In June, Tri-State proposed to its member co-ops to shift regulatory oversight of the association to the FERC saying it “makes sense” for the interstate operator to be overseen by the federal agency. The move would also take the DMEA case out of the jurisdiction of the CPUC.
To be eligible for FERC supervision, Tri-State must add a member that is not a rural co-op. At its July board meeting, the association will “continue its deliberations of FERC regulation,” according to company spokesman Lee Boughey.
Boughey did not say whether the board will vote on approving a new member nor has the association indicated who that new member would be.
“Tri-State’s sudden announcement only weeks ago that it would pursue broad FERC oversight is a last-minute effort to undermine the Colorado PUC and prevent it from deciding a fair and reasonable exit charge for DMEA,” Jason Bronec, DMEA’s CEO, said in a statement. “No one knows who the new member-owner will be or what business purpose it would serve within Tri-State. The sole purpose appears to be an attempt to evade Colorado law by forum shopping.”
DMEA in its complaint sought a ruling that the state was the proper regulator and for a temporary restraining order from Tri-State moving forward.
The co-op, however, could not get a court hearing before the July board meeting. Virginia Harman, DMEA’s chief operating officer, said she was not sure of the co-op’s “full strategy” if Tri-State goes ahead and adds a new member.
In May, Colorado Gov. Jared Polis signed into law a CPUC reauthorization bill that gave the commission clearer oversight of Tri-State in regard to its facility planning and in disputes between co-ops and the wholesale power provider.
The same day, Polis signed a clean energy bill setting a goal of net-zero carbon emissions in the state by 2050. Tri-State gets about half its electricity from burning coal.
Tri-State’s FERC move has sparked concerned among the Democratic leadership, which sent a letter to Tri-State’s CEO Duane Highley and board chairman Rick Gordon seeking a delay in the vote so there could be an assessment of the impacts of the switch.
The legislators said that they had “worked closely” with Tri-State over the details of the CPUC bill, but the association had never told the lawmakers that it was simultaneously considering move to FERC oversight.
“We are concerned that Tri-State was not more transparent,” the legislators said.
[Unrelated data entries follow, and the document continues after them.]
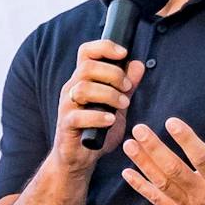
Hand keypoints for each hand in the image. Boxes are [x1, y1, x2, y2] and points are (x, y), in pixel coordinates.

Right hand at [51, 40, 145, 169]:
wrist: (80, 158)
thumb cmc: (97, 129)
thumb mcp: (117, 105)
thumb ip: (126, 86)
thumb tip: (138, 64)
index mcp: (83, 79)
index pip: (86, 52)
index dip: (104, 47)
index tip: (124, 53)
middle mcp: (72, 88)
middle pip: (87, 67)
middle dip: (113, 74)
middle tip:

The letter was signed by Senate President Leroy Garcia, Senate Majority Leader Stephen Fenberg, House Speaker KC Becker and the chairmen of the energy committees of both houses. All are Democrats.
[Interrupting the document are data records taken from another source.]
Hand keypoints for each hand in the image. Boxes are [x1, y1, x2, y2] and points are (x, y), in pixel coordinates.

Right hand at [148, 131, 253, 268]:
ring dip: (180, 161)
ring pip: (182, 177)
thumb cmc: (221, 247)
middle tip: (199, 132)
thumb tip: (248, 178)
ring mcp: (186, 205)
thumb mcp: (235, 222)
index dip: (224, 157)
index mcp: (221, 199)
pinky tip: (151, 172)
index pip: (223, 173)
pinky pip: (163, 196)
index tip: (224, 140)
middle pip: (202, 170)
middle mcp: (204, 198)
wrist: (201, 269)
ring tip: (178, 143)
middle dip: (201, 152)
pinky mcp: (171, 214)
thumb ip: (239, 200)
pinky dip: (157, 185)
Boughey said the association has been considering FERC rate regulation “for some time.”
“FERC rate regulation provides a solution to inconsistent rate regulation across the states in which Tri-State has operated for decades, will save the association’s members money, provide consistency and reduce timelines for decisions,” Boughey said.
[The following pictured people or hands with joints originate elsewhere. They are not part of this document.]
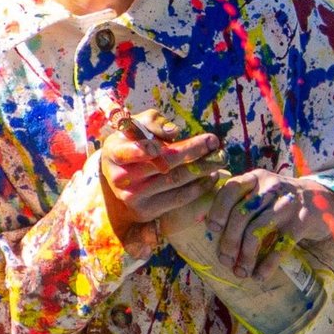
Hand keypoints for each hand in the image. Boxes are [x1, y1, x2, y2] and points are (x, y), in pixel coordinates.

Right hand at [96, 122, 220, 244]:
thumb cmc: (131, 143)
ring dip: (202, 169)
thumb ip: (152, 122)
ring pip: (175, 180)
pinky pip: (178, 198)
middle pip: (164, 163)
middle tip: (214, 142)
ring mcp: (133, 196)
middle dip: (193, 151)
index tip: (175, 135)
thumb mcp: (135, 127)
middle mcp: (121, 177)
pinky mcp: (146, 211)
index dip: (149, 146)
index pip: (129, 150)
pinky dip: (198, 187)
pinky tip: (211, 177)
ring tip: (219, 158)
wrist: (116, 179)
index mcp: (114, 152)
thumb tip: (174, 132)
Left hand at [201, 169, 333, 276]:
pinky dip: (267, 264)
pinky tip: (259, 276)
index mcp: (256, 178)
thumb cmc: (282, 200)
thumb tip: (211, 229)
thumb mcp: (263, 190)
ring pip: (256, 232)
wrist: (323, 201)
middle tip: (225, 260)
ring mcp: (287, 205)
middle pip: (241, 215)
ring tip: (240, 271)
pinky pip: (279, 247)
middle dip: (229, 241)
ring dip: (245, 256)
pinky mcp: (301, 223)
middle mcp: (271, 188)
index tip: (212, 229)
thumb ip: (242, 200)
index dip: (218, 210)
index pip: (231, 189)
The move to FERC regulation would not affect the resource planning and carbon reduction targets, according to Boughey. But the legislative leaders said in their letter that resource planning and rates are linked.
FERC rate regulation will not impact the resource planning or carbon reduction requirements placed on Tri-State from energy legislation passed this year in Colorado.
Boughey added that the federal oversight would not impact the 100 percent clean energy law adopted in New Mexico this spring.
The Tri-State Transmission and Association board voted Tuesday to moved forward with seeking regulatory oversight by the Federal Energy Regulatory Commission (FERC).
The shift would remove any oversight of rates a contracts from state regulatory commissions. In May, Colorado adopted a law giving the Colorado Public Utilities Commission added supervision over Tri-State.
“Tri-State is rapidly changing to increase flexibility for our members and develop an ever cleaner and greener resource portfolio,” Tri-State Chairman Rick Gordon said in an email. “As we transition, our cooperative will benefit from lower costs and greater efficiency by having a single, consistent rate regulator across all the states in which we operate.”